Financial storm dims hope of tough U.N. climate pact | Special Coverage | Reuters
"There will be a shift in investments" toward energy efficiency, said Nick Mabey, director of E3G think-tank in London. Saving energy, such as by insulating buildings, gives quick returns and can help create jobs.
A year ago, many governments were billing the fight against warming as humanity's top long-term challenge after the U.N. Climate Panel said human use of fossil fuels would bring more floods, heatwaves, droughts and rising seas.

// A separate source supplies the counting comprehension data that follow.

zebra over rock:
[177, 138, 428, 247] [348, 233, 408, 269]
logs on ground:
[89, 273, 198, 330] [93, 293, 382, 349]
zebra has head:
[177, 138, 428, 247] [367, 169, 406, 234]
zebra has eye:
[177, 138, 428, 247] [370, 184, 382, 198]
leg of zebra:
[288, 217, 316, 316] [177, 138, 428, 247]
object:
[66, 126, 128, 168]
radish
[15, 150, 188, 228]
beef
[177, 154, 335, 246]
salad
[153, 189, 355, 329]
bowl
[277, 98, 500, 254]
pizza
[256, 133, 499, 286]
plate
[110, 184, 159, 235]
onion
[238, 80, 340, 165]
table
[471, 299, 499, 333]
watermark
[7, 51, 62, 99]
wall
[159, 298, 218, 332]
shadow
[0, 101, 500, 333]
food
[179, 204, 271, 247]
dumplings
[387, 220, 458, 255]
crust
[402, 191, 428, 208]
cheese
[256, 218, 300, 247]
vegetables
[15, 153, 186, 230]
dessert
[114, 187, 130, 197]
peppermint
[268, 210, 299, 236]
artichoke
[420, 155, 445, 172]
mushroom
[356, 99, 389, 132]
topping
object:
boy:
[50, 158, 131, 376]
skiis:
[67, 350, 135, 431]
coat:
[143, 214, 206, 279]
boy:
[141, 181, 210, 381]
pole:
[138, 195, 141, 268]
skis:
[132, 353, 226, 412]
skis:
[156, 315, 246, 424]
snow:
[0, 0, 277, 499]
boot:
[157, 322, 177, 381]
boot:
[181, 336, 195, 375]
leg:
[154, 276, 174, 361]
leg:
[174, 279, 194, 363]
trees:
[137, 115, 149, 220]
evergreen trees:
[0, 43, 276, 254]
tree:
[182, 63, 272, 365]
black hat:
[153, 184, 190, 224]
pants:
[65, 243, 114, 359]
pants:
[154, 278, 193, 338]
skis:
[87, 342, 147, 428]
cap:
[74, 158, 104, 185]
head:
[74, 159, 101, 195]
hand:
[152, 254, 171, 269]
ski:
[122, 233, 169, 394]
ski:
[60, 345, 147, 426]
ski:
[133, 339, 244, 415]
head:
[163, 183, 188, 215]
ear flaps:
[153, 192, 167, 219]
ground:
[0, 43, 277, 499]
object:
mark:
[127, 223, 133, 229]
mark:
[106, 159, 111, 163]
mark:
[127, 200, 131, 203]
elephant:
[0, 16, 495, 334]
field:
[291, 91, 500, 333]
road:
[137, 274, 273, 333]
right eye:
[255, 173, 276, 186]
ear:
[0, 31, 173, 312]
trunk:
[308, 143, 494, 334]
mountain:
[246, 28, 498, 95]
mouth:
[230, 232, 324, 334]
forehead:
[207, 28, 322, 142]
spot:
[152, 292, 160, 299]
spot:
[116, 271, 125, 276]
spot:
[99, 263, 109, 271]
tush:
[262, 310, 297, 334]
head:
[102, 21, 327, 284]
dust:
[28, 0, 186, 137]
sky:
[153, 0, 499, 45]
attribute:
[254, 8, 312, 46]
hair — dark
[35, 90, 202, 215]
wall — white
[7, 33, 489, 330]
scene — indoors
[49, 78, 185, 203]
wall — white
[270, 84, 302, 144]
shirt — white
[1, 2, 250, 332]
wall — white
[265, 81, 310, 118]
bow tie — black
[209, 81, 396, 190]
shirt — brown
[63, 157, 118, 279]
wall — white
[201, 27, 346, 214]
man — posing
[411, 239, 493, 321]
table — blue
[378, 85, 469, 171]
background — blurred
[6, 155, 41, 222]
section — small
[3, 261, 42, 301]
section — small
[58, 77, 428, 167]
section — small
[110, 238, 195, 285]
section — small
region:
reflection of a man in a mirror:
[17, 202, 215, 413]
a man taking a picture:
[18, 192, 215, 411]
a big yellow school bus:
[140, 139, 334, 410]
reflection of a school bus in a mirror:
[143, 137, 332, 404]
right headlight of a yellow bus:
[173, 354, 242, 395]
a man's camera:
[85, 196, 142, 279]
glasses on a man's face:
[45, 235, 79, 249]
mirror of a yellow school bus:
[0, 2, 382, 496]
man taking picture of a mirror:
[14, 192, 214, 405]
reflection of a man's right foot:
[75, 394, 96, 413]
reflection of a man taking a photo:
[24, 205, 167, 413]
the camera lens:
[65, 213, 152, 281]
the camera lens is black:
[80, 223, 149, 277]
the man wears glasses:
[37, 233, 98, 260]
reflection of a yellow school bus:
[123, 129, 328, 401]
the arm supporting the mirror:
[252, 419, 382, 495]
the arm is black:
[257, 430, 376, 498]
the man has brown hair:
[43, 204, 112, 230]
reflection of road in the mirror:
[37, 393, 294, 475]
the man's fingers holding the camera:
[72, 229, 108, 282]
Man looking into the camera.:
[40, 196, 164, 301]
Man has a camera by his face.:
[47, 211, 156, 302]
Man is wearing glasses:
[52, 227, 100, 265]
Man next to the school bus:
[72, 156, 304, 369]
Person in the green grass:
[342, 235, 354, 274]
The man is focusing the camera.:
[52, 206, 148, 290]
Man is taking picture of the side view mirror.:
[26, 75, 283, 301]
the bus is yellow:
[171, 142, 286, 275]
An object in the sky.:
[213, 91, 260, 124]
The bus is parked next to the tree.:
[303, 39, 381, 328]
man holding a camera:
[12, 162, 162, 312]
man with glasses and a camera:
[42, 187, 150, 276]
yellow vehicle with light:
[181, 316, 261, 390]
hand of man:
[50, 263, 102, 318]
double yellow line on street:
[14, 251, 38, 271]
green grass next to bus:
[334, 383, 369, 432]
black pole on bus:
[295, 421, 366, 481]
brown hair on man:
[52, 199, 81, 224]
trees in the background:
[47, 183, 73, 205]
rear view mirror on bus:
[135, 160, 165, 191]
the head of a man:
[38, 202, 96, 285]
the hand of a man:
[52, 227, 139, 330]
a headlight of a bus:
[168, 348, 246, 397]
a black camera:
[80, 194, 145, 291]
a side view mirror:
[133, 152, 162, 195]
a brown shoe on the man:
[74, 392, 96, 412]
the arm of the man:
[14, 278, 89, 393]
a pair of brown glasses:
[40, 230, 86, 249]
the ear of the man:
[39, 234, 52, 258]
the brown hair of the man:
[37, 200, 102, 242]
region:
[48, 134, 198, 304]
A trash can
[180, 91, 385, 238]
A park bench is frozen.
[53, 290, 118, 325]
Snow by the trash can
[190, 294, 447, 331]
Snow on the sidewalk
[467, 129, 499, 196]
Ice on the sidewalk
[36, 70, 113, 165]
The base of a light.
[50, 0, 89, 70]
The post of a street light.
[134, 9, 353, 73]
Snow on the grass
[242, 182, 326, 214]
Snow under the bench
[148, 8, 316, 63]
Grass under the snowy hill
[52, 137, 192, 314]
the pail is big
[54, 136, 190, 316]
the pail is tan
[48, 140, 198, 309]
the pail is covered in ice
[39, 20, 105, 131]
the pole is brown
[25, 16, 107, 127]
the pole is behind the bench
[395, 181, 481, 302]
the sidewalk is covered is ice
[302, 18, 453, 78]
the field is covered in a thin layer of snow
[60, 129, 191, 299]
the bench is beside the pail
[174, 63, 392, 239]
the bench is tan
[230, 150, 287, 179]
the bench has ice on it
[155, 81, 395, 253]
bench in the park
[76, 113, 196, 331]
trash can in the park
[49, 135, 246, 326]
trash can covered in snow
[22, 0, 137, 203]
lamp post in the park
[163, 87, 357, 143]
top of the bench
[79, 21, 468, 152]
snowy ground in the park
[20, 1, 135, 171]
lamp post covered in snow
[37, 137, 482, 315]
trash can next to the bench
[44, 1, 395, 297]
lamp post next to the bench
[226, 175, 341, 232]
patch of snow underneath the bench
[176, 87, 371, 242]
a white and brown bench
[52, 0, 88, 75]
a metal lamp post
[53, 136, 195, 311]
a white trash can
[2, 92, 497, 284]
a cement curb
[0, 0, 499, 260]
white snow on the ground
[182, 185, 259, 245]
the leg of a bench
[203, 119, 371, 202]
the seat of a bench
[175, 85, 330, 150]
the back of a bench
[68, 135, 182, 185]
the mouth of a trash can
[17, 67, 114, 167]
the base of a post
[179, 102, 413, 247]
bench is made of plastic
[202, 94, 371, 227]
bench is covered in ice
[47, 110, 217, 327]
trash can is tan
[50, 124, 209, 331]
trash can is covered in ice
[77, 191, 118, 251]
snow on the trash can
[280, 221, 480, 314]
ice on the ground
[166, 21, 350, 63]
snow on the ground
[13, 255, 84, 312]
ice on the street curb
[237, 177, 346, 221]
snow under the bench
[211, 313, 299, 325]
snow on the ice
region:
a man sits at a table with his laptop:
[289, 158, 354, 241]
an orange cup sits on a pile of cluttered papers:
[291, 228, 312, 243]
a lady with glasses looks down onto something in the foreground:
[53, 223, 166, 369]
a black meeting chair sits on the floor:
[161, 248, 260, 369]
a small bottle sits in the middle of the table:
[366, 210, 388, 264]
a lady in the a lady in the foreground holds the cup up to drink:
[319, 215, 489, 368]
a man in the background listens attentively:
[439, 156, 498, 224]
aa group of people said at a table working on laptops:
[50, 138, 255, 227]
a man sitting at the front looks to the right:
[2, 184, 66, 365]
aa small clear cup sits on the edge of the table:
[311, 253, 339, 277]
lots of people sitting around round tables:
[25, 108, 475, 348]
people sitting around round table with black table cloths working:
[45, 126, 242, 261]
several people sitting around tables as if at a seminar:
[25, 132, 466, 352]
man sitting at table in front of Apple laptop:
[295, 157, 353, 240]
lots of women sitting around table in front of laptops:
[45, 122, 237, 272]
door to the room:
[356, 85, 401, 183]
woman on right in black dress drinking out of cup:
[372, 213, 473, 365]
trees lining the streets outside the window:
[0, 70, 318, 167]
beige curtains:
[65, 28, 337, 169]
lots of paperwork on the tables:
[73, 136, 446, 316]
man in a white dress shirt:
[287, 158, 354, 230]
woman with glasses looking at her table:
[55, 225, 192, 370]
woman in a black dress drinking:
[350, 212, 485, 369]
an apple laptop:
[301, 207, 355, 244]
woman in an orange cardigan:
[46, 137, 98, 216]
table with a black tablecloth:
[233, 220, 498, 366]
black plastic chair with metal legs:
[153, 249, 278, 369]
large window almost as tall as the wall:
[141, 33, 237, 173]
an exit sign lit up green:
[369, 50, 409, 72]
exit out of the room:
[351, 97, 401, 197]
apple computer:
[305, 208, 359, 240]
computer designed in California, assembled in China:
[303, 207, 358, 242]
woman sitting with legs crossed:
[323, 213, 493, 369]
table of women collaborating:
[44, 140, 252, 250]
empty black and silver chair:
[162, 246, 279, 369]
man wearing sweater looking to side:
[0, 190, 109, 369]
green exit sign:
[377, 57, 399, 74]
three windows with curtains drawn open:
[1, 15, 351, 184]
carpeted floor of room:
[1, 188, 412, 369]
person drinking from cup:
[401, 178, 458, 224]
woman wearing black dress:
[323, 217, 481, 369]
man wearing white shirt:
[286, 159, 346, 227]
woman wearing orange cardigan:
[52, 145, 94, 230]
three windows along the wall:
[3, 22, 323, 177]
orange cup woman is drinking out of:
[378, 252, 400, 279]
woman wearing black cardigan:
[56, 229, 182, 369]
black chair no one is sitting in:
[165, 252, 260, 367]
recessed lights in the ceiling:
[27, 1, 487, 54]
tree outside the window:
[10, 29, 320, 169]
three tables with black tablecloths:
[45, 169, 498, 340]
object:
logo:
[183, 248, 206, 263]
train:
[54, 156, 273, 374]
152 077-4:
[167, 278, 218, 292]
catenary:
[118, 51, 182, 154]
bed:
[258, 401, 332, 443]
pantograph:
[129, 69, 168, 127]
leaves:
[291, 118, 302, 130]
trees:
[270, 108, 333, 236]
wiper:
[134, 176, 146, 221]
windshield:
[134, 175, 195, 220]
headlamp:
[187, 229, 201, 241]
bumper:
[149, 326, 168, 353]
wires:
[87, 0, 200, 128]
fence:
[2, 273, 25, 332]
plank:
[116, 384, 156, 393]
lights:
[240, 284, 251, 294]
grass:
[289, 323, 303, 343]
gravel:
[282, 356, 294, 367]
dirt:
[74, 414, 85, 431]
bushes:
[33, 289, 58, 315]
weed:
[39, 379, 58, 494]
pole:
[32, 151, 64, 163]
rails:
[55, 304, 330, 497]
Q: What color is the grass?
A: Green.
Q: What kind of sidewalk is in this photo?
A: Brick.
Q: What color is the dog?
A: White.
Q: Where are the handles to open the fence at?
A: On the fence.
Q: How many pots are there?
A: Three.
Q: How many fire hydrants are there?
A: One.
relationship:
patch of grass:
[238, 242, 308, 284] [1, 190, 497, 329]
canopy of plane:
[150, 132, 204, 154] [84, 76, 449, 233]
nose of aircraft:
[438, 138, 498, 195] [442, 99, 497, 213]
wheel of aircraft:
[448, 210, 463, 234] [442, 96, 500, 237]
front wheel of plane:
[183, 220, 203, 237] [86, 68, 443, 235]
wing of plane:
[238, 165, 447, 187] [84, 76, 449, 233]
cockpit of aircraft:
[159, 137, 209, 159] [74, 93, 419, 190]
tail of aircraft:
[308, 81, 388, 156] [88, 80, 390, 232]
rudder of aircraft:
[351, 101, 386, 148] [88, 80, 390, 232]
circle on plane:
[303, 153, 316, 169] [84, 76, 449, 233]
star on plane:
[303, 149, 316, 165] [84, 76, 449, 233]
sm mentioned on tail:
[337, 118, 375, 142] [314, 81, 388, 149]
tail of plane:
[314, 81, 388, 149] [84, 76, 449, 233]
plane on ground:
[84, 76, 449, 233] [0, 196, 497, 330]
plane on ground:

Now, with the United States caught in a financial storm that may cost $700 billion of taxpayers' money to fix, a plan to agree a new U.N. treaty to fight global warming in Copenhagen in December 2009 is looking ever more ambitious.
German Foreign Minister Frank-Walter Steinmeier said on Tuesday the market difficulties would make it harder to agree a climate deal, while U.S. Democratic presidential candidate Barack Obama said last week he may be forced to scale back his planned investments in energy.
"It's starting to weigh on peoples' minds that the whole process could go completely wrong," said Mabey. In the worst case, the negotiations could collapse, like U.N. trade talks.
...
Diringer said the next U.S. president should re-cast the fight against warming as a way to break dependence on oil imports and as a tool to help economic recovery -- some revenues from future carbon trading could go to the Treasury.